▶ _Goal of the exercise_:
Swap "top-left" for "upper-left" throughout the lines below, and reproduce all of them otherwise unchanged. Omit the pictures from your answer.

%%

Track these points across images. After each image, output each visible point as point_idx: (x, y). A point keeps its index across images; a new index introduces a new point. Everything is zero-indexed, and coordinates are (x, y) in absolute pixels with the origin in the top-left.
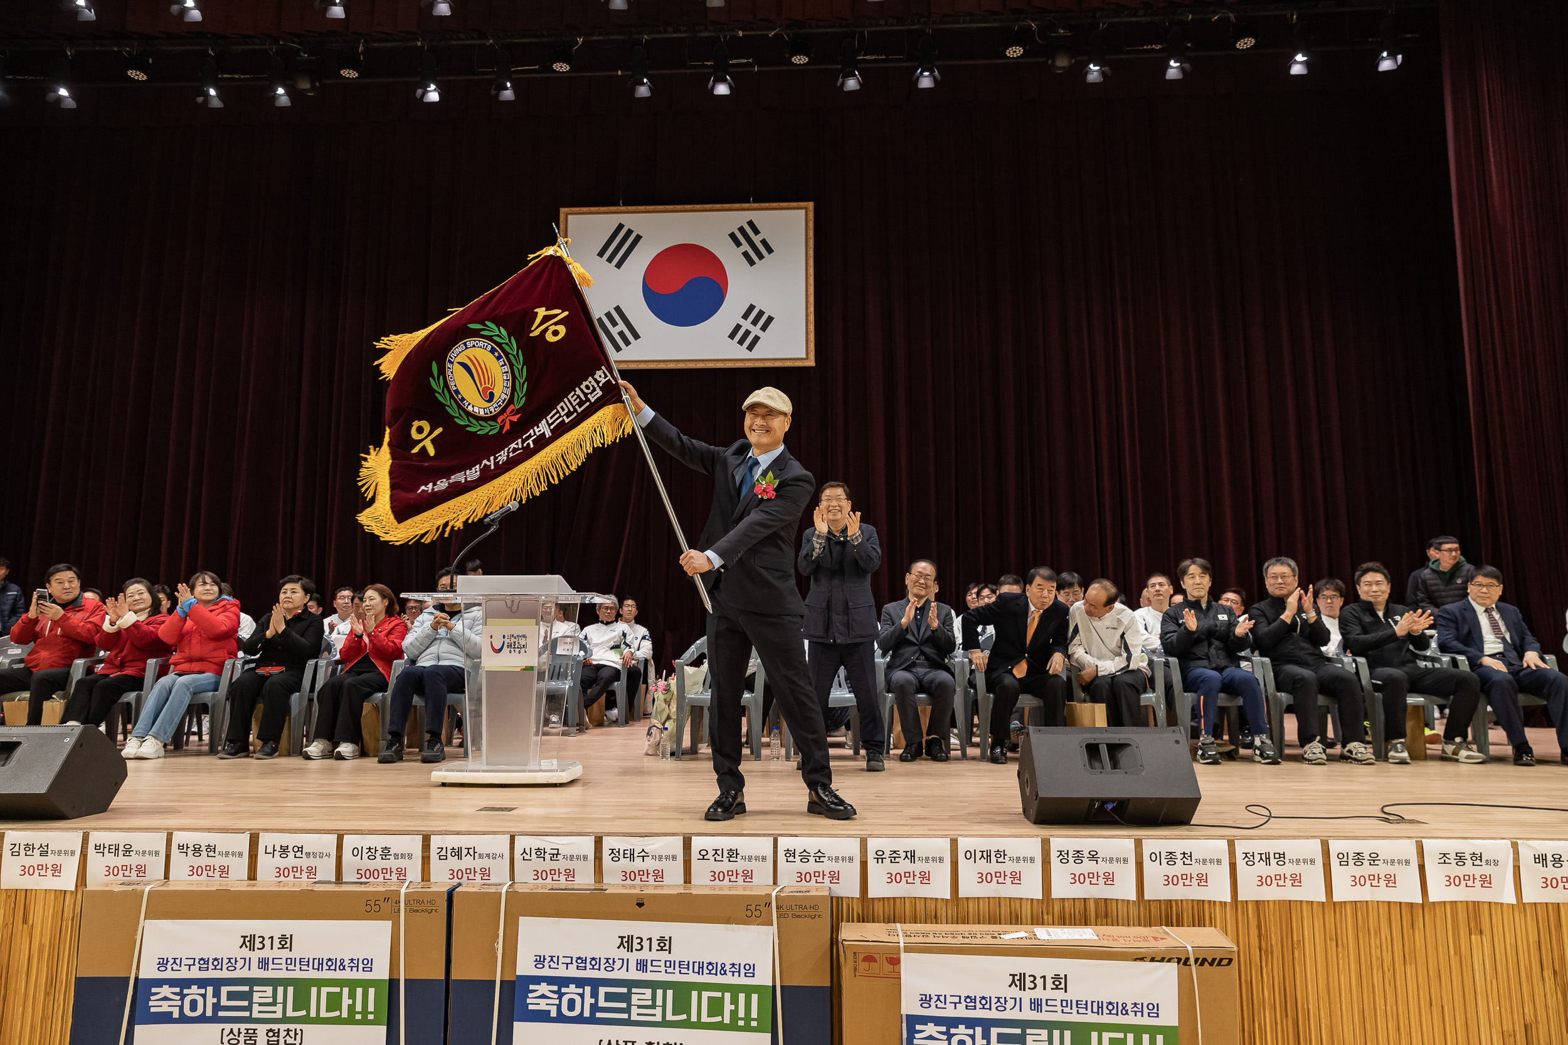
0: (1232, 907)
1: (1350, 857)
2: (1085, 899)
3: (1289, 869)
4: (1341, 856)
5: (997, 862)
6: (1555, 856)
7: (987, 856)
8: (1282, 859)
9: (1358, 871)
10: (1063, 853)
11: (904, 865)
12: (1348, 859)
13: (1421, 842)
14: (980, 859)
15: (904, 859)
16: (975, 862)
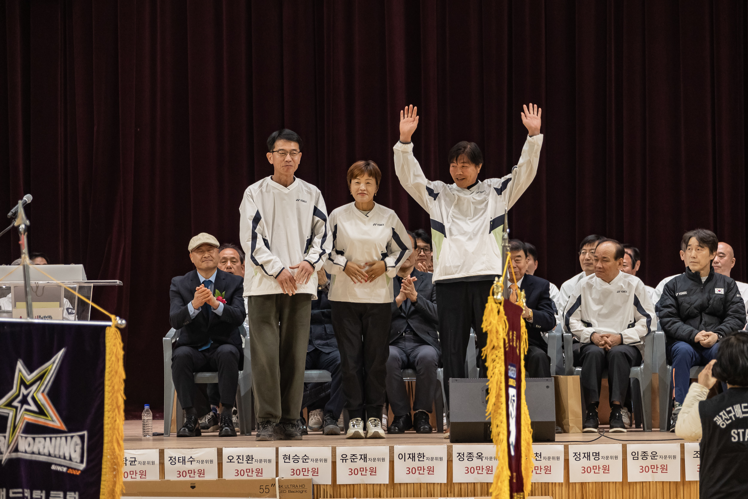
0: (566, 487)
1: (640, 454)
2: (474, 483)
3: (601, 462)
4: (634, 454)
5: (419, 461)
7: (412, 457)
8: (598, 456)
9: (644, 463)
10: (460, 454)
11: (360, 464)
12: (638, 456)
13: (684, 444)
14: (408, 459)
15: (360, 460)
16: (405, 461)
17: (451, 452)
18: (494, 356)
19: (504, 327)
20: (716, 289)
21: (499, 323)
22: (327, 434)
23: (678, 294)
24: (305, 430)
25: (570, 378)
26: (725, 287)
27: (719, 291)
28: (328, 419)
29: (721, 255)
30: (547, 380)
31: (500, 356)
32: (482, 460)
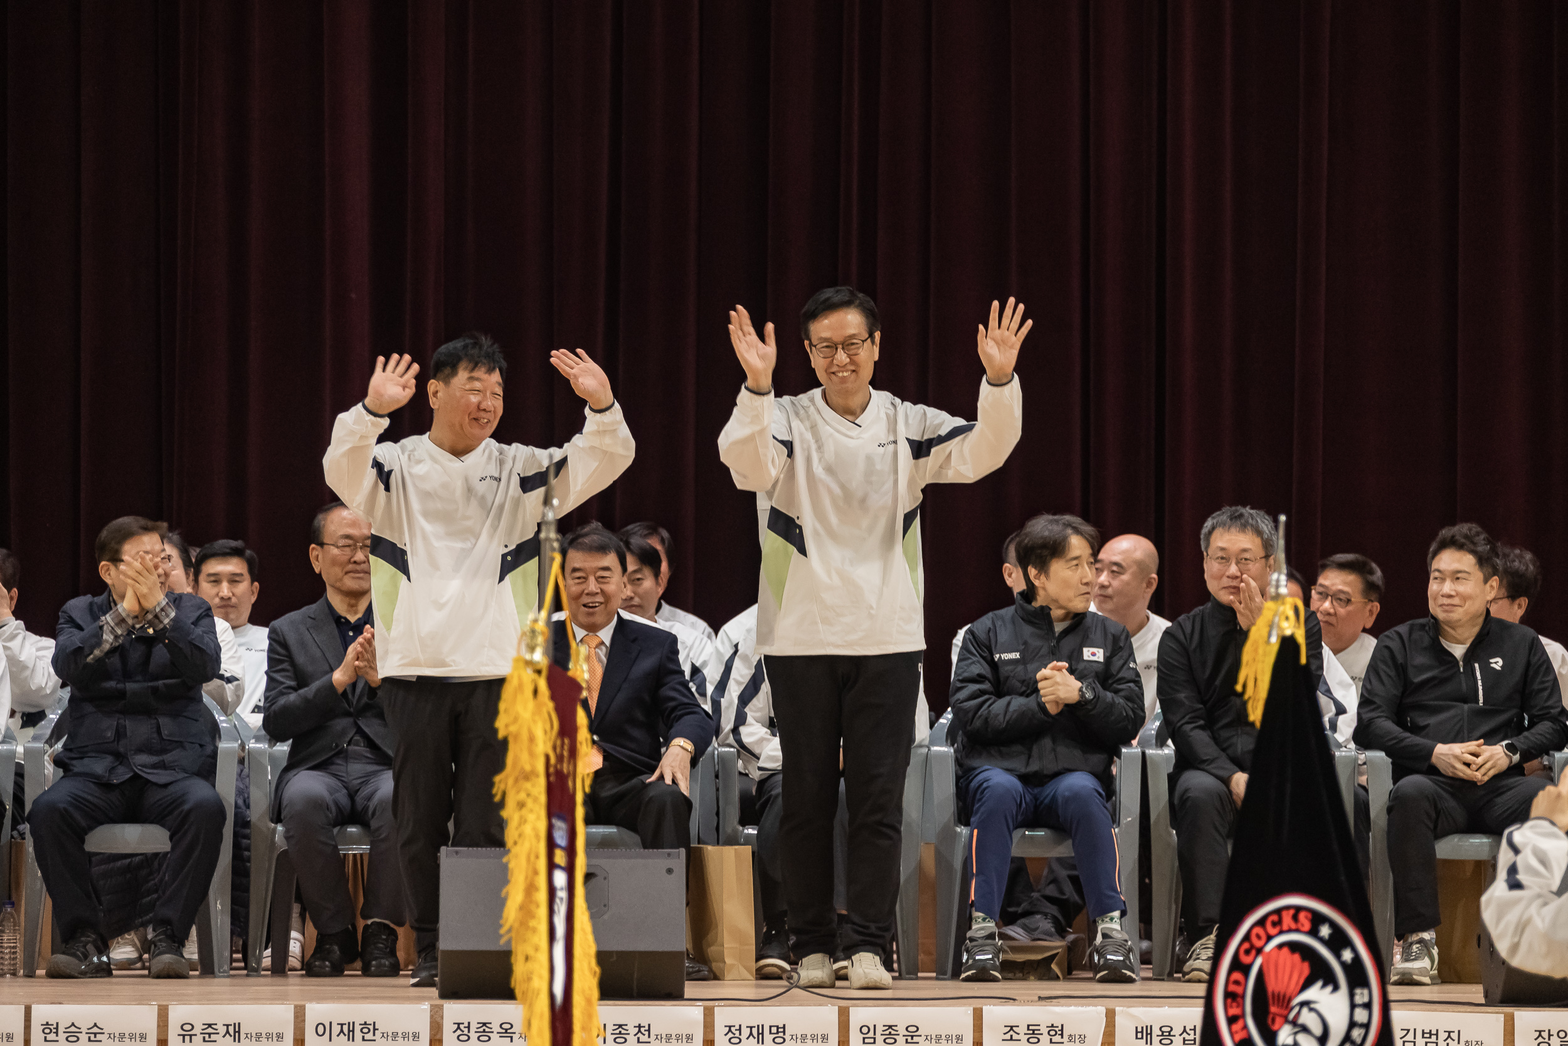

%%

▶ _Response to this exercise_:
Track these points across images. After each image, output each visible point as point_idx: (x, y). A point keeps its index across images; a new index introduces a new point. Everything is zero-indexed, and coordinates are (x, y) in absolute pixels with the origin in the upper-left.
0: (1232, 907)
1: (1350, 857)
2: (1085, 899)
3: (1289, 869)
4: (1341, 856)
5: (997, 862)
6: (1555, 856)
7: (987, 856)
8: (1282, 859)
9: (1358, 871)
10: (1063, 853)
11: (904, 865)
12: (1348, 859)
13: (1421, 842)
14: (980, 859)
15: (904, 859)
16: (975, 862)
0: (566, 487)
1: (640, 454)
2: (474, 483)
3: (601, 462)
4: (634, 454)
5: (419, 461)
7: (412, 457)
8: (598, 456)
9: (644, 463)
10: (460, 454)
11: (360, 464)
12: (638, 456)
13: (684, 444)
14: (408, 459)
15: (360, 460)
16: (405, 461)
17: (451, 452)
18: (494, 356)
19: (504, 327)
20: (716, 289)
21: (499, 323)
22: (327, 434)
23: (678, 294)
24: (305, 430)
25: (570, 378)
26: (725, 287)
27: (719, 291)
28: (328, 419)
29: (721, 255)
30: (547, 380)
31: (500, 356)
32: (482, 460)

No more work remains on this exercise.